● Aim of the exercise
Where a line contains the word "Central", copy that line from the records below.

Provided information Start Marker

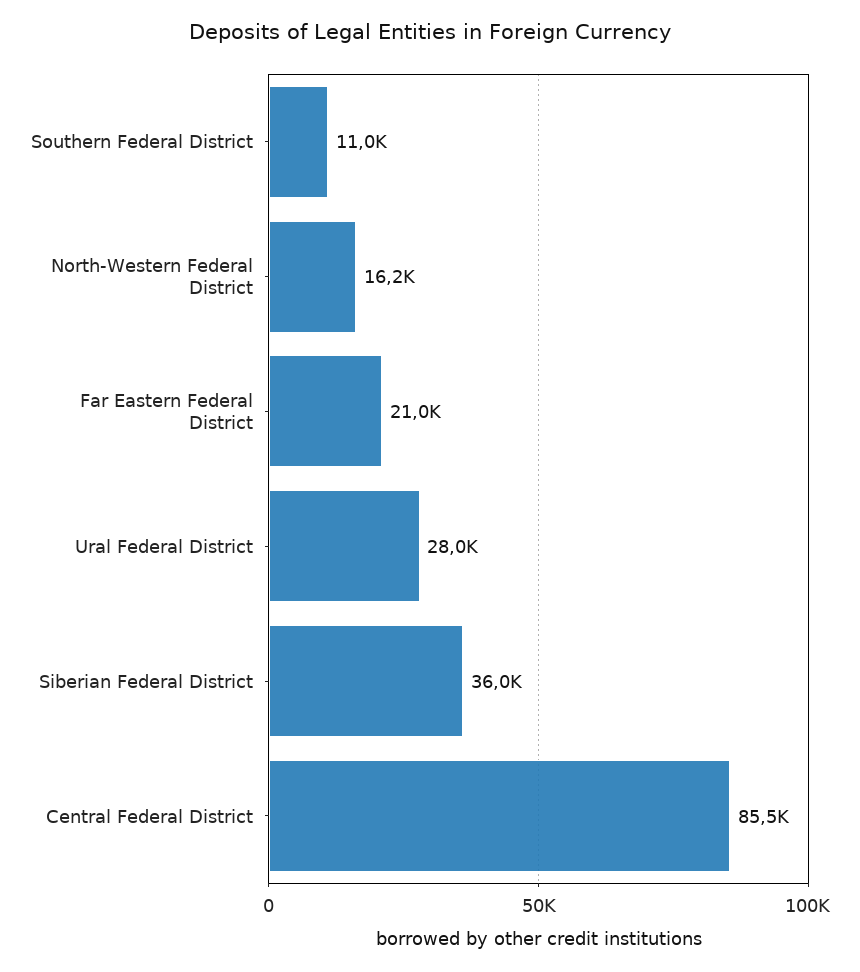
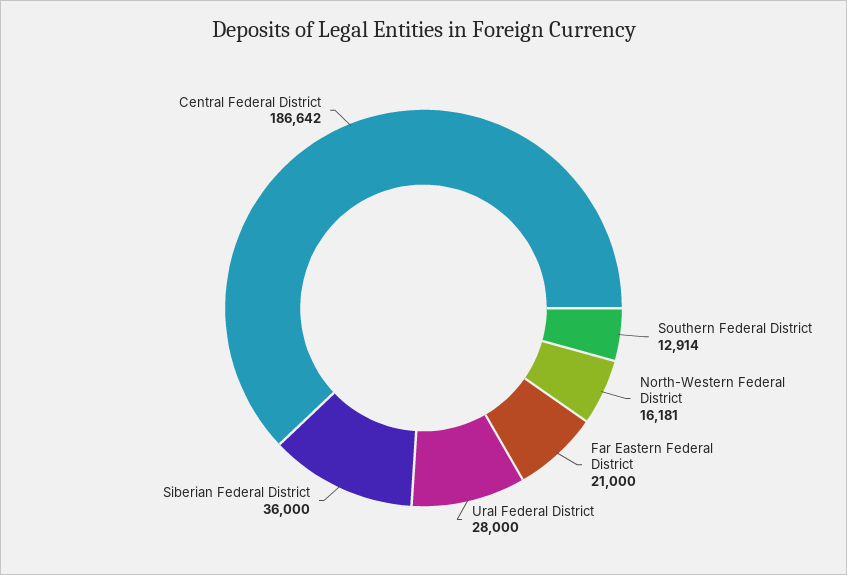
  {
-   "Southern Federal District": 11000,
+   "Southern Federal District": 12914,
    "North-Western Federal District": 16181,
    "Far Eastern Federal District": 21000,
    "Ural Federal District": 28000,
    "Siberian Federal District": 36000,
-   "Central Federal District": 85500
+   "Central Federal District": 186642
  }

Provided information End Marker

● Expected output
-   "Central Federal District": 85500
+   "Central Federal District": 186642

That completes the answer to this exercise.